__Exercise material__

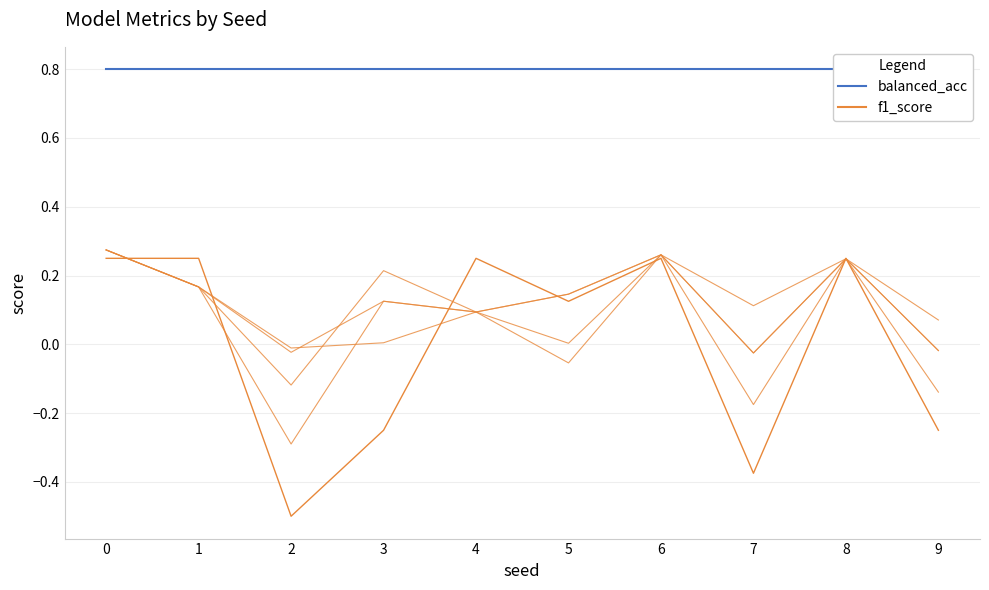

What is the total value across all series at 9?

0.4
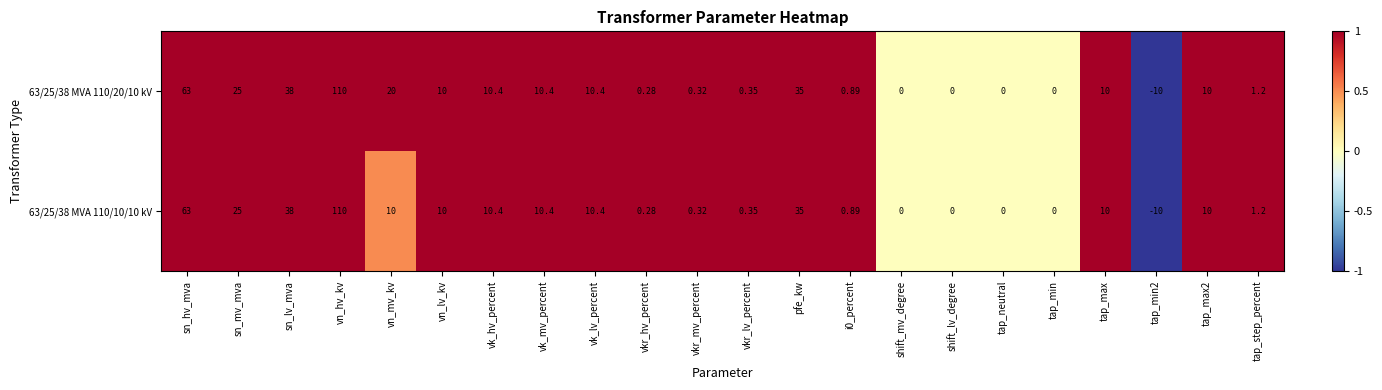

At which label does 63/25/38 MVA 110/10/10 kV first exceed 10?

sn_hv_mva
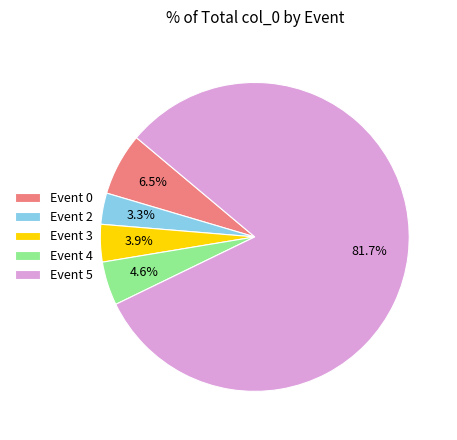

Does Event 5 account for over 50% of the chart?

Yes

__Work instruction__
Could you give all of the material above again with "amount" substituted for each "value" and everything else unchanged? Leave out the pictures.

__Task result__
What is the total amount across all series at 9?

0.4

At which label does 63/25/38 MVA 110/10/10 kV first exceed 10?

sn_hv_mva

Does Event 5 account for over 50% of the chart?

Yes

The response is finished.